Saturday, January 12, 2008

Oppression faced by American Working Women

Oppression faced by American Working Women

They sound like experiences in a Delhi bus. Lewd gestures, offensive language, attacks on your person - the American workplace is for its women workers what public transport is for women in Delhi. A bank teller, Michelle Vinson, suffered physical abuse and alleged rape by the bank's Vice-president Sidney Taylor for four years until finally, assisted by a women's organisation, she went to court.

The district court rejected her appeal, largely because she had remained silent for 4 years and had not used the bank's complaint procedure to ask for help. It held that any relationship between the two was voluntary. The higher court of appeal rejected every finding of the district court and the matter finally found its way to the Supreme Court.

The Supreme Court of the United States ruled that sexual harassment is a direct infringement of a woman's right to employment. It creates a hostile and abusive work environment in which she may be forced to leave her job or in which she cannot function to her full potential, even if such unwelcome sexual demands are not directly linked to concrete employment benefits. In other words, the courts ruled that it violates U.S. civil laws against sex discrimination in the work place.
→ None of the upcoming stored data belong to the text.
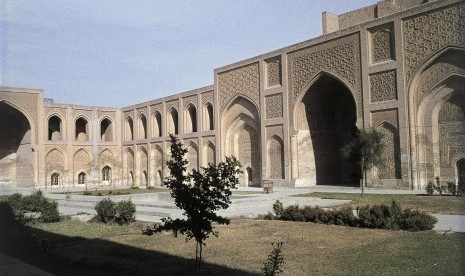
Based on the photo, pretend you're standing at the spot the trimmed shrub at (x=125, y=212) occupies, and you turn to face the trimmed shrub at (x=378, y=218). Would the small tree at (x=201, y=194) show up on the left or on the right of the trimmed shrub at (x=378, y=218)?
right

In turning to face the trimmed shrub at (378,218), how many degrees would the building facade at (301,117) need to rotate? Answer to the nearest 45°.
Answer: approximately 45° to its left

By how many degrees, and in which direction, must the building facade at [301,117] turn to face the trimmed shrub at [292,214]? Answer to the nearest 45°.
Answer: approximately 45° to its left

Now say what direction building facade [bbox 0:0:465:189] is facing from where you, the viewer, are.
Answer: facing the viewer and to the left of the viewer

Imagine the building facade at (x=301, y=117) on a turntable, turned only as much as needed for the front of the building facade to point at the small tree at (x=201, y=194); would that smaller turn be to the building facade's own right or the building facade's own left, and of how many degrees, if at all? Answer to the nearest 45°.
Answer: approximately 45° to the building facade's own left

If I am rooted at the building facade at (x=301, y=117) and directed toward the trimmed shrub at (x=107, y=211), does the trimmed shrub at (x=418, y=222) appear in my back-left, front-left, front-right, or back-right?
front-left

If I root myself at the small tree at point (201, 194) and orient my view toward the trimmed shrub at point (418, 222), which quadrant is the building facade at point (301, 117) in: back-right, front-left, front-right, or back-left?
front-left

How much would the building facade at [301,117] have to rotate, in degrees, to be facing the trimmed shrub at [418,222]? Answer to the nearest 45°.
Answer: approximately 45° to its left
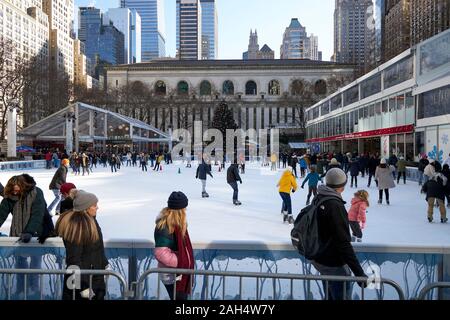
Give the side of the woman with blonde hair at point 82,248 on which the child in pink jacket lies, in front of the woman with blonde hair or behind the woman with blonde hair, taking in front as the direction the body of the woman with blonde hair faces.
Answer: in front

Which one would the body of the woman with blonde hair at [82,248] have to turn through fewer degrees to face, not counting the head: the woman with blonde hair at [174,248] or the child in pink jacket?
the child in pink jacket

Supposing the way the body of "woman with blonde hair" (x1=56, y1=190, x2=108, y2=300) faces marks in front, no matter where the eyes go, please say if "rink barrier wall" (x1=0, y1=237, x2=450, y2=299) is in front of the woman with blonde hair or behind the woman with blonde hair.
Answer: in front

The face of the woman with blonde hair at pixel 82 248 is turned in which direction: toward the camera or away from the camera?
away from the camera

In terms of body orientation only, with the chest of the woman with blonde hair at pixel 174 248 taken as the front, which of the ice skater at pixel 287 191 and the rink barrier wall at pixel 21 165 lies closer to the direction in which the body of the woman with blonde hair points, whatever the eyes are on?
the ice skater

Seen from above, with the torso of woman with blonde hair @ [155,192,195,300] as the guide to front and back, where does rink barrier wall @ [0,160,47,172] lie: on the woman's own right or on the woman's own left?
on the woman's own left

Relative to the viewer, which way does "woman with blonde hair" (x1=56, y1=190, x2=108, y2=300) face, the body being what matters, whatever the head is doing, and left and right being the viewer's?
facing away from the viewer and to the right of the viewer

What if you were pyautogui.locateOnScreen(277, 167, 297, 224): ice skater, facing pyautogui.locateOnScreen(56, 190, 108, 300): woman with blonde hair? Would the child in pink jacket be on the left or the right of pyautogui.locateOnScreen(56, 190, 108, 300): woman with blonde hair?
left

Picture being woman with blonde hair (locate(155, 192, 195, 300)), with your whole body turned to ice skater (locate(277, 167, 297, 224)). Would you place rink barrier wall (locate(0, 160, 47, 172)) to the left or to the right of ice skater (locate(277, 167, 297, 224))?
left
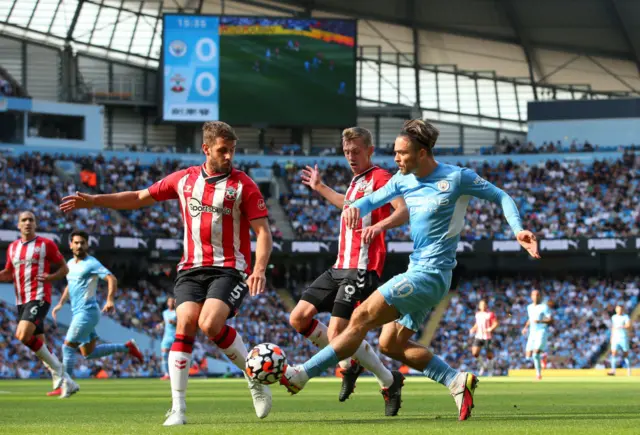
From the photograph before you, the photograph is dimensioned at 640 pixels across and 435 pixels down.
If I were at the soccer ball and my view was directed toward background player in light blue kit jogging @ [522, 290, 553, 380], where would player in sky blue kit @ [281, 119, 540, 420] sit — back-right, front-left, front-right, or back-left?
front-right

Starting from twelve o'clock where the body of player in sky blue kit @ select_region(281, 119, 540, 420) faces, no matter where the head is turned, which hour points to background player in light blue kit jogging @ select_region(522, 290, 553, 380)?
The background player in light blue kit jogging is roughly at 5 o'clock from the player in sky blue kit.

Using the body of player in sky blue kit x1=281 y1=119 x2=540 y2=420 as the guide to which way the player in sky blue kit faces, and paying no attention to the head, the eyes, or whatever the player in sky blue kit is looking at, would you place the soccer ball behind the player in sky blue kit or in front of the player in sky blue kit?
in front

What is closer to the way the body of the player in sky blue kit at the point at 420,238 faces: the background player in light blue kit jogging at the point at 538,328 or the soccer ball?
the soccer ball

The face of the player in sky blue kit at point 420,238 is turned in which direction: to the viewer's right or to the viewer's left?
to the viewer's left

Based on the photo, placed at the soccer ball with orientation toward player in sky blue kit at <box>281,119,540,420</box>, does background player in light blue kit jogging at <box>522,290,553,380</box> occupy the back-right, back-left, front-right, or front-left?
front-left

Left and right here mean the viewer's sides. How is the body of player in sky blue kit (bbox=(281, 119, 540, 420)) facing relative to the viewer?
facing the viewer and to the left of the viewer
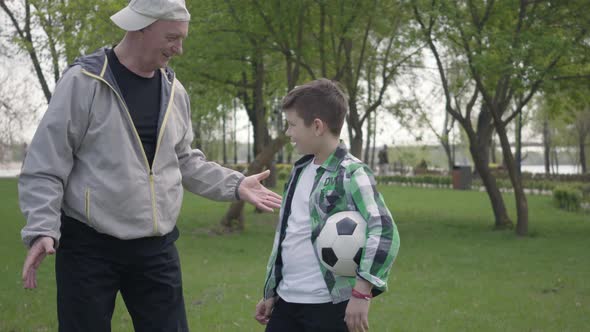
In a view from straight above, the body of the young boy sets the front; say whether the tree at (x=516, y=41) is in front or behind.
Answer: behind

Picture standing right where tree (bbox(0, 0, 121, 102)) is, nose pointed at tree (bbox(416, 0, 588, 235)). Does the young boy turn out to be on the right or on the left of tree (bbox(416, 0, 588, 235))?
right

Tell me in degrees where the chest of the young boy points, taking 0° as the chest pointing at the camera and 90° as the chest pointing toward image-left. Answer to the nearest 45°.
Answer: approximately 45°

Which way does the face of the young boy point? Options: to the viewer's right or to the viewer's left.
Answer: to the viewer's left

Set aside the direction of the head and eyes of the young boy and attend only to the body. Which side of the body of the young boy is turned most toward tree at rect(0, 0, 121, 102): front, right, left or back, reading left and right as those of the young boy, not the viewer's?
right
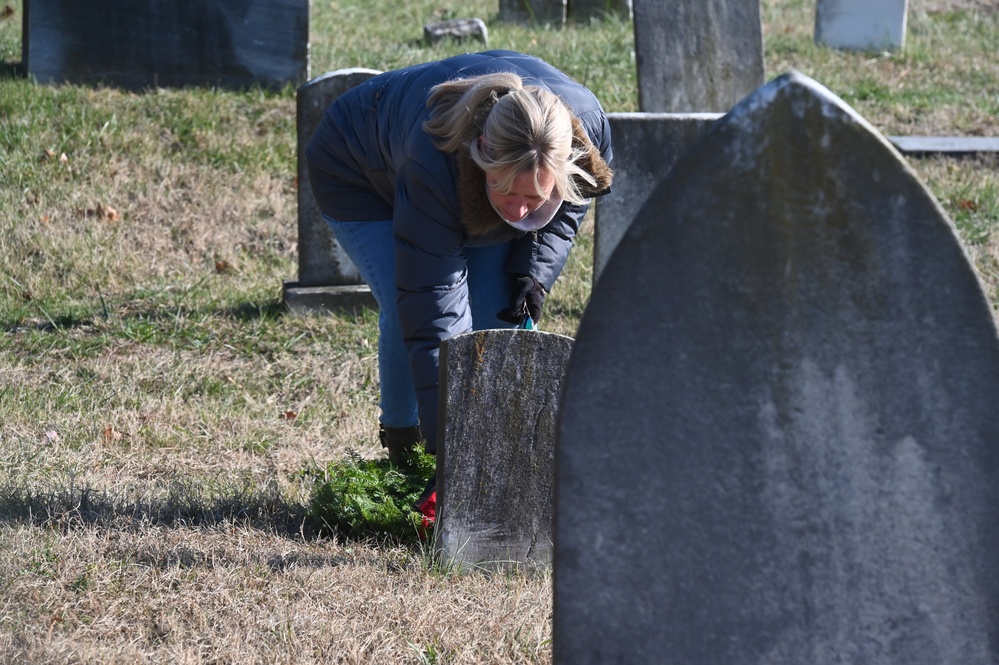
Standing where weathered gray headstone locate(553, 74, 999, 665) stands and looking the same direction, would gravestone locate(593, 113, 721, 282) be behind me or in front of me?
in front

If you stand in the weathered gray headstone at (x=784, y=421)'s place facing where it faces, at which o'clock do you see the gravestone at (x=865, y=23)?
The gravestone is roughly at 12 o'clock from the weathered gray headstone.

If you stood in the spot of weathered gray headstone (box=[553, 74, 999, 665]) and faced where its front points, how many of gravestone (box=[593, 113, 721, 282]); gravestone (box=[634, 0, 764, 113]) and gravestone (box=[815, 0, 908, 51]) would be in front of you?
3

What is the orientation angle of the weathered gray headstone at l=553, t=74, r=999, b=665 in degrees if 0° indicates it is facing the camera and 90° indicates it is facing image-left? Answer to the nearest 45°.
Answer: approximately 180°

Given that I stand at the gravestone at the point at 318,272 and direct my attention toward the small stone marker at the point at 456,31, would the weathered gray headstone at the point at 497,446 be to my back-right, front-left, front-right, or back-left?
back-right

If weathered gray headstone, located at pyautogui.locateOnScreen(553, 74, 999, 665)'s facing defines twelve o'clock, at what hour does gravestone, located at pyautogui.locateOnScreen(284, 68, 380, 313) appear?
The gravestone is roughly at 11 o'clock from the weathered gray headstone.

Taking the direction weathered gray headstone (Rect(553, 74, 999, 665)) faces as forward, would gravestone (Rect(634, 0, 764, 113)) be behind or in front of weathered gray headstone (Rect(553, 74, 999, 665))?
in front

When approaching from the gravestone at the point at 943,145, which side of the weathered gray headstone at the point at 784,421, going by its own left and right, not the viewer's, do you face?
front

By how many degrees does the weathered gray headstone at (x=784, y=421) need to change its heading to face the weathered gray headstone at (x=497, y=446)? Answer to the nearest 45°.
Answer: approximately 45° to its left

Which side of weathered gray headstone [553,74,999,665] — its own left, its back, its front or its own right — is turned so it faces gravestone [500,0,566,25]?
front
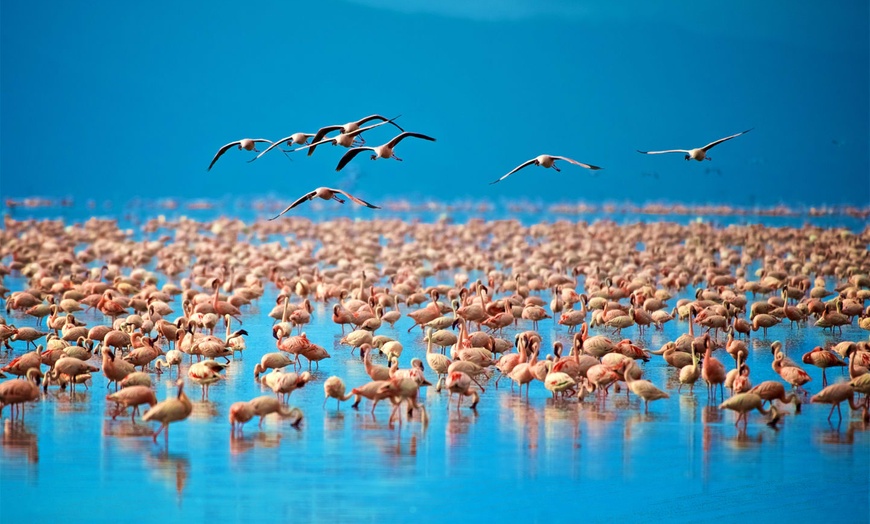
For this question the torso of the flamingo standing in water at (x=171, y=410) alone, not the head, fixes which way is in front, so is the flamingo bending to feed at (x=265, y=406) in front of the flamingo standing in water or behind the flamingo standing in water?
in front

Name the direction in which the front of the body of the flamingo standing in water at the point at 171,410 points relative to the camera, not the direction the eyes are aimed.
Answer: to the viewer's right

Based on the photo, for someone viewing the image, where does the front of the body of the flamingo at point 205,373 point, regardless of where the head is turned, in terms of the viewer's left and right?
facing to the left of the viewer

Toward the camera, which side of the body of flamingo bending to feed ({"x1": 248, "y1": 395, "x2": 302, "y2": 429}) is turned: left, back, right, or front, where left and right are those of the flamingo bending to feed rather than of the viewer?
right

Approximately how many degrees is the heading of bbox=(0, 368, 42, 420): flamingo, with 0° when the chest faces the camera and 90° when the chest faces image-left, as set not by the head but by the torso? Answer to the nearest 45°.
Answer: approximately 270°

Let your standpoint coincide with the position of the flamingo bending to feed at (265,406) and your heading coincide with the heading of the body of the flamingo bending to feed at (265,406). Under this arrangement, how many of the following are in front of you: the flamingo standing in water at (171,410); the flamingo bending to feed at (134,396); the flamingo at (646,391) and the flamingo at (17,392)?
1

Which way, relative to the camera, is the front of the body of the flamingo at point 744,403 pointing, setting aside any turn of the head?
to the viewer's right

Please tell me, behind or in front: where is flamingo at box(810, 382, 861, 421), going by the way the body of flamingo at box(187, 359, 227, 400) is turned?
behind

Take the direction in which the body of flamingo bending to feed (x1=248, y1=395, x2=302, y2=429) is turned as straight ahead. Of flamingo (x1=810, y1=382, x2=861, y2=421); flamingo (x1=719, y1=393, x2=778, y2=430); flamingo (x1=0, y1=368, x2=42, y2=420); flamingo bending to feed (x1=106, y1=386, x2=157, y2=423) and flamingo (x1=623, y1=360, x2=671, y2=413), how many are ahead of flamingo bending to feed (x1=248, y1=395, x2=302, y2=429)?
3

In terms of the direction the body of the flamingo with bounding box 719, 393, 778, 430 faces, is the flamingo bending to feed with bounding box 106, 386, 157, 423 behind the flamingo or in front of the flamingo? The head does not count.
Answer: behind

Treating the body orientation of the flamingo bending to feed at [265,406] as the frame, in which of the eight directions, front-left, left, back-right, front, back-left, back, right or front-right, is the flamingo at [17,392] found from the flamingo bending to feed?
back

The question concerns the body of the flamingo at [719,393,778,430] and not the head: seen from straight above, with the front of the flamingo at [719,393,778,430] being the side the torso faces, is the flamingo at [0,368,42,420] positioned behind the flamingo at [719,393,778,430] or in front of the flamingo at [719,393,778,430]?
behind

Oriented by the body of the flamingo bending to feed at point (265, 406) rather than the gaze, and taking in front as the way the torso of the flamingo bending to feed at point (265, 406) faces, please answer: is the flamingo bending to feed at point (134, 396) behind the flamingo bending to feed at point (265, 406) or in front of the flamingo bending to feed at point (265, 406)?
behind
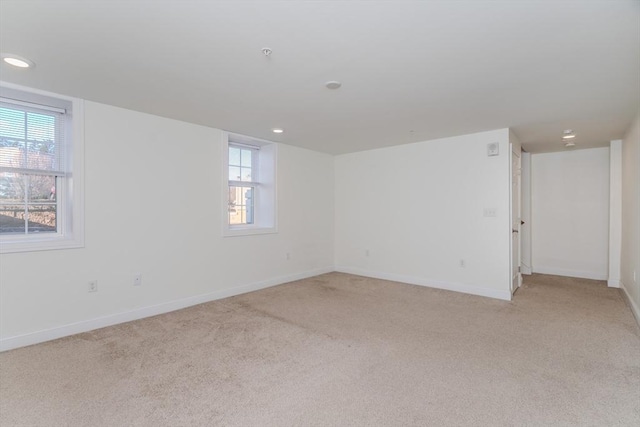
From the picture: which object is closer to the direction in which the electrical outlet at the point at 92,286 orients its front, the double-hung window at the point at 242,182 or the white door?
the white door

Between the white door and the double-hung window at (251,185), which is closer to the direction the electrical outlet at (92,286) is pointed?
the white door

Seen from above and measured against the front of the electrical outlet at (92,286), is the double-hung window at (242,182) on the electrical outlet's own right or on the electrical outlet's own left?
on the electrical outlet's own left

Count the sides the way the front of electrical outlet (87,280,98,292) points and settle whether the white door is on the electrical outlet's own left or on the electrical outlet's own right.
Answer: on the electrical outlet's own left

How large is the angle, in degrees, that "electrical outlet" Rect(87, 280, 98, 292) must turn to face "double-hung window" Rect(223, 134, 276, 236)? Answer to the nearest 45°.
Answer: approximately 90° to its left
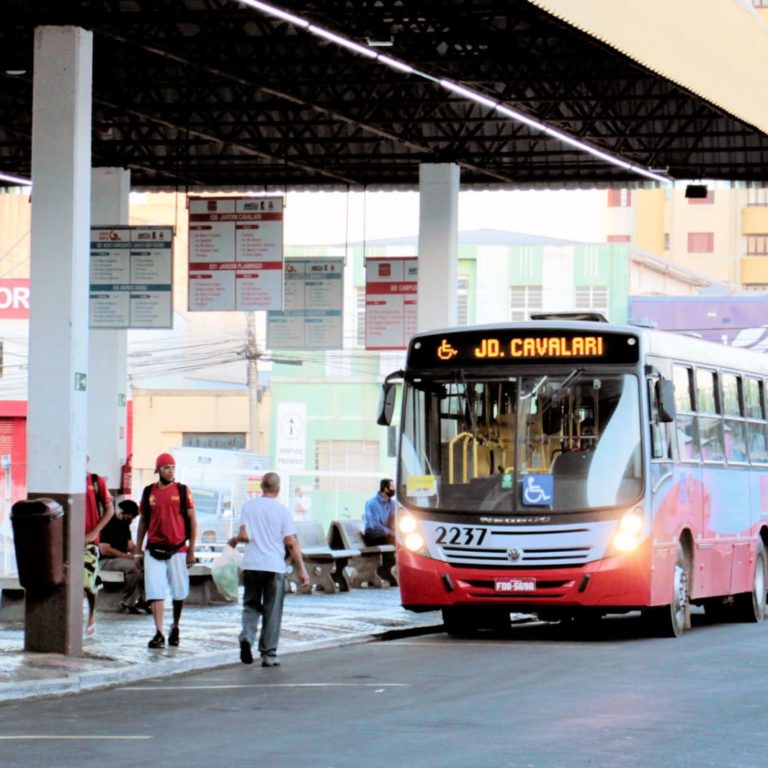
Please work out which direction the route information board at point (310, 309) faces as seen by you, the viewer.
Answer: facing the viewer

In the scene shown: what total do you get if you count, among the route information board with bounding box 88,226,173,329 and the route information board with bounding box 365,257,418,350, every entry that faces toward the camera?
2

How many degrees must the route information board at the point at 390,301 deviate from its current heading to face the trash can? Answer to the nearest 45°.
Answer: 0° — it already faces it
Sexual harassment of working women is endemic, said friends-of-the-court brief filed by numerous women's organisation for this case. In the last 5 years, about half the American female working force has suffered this type of harassment at work. This does not just happen to women in factories or at blue-collar workplaces. Within the fibreglass, multi-storied skyscrapers, the American office is not as pleasant for its women secretaries, lawyers and other professionals as its air-conditioning, carpeted and muted decor makes it appear.

About 42% of federally employed women were harassed in their jobs, stated a recent 2 year survey done by the Official Merits Protection Board. Another 60% of the members of the American Federation of State, Country and Municipal Employees said that sexual harassment was a frequent problem for them. And between 1981 and 1985, the number of such complaints to the Equal Employment Opportunities Commission, established to monitor employment practices, shot up by 70%.

The complaints vary from the physical violence of rape and assault to the insidious harassment of unwanted pushing and touching, persistent sexual demands, offensive sexual comments, constant conversations containing sexual innuendoes and coarse language.

The offender usually makes his moves swiftly and silently, when there are no witnesses around. He is usually confident that fear, embarrassment, and often the hopelessness of the situation will keep the victim from making public complaints. And when complaints are made, he can use every defense that this grey area of social attitudes and innuendoes provide. When it is so hard for a rape victim to prove she has been violated, one can imagine how much harder it is for a victim of the less dramatic forms of violence to prove her case.

In such instances, if the offenders are their supervisors, women who resist of complain find themselves burdened with an increased workload, scathing work evaluation, unwarranted reprimands and sheer hostility. So many quit their jobs rather than go to court. When neither alternative seems feasible, they give in, quietly.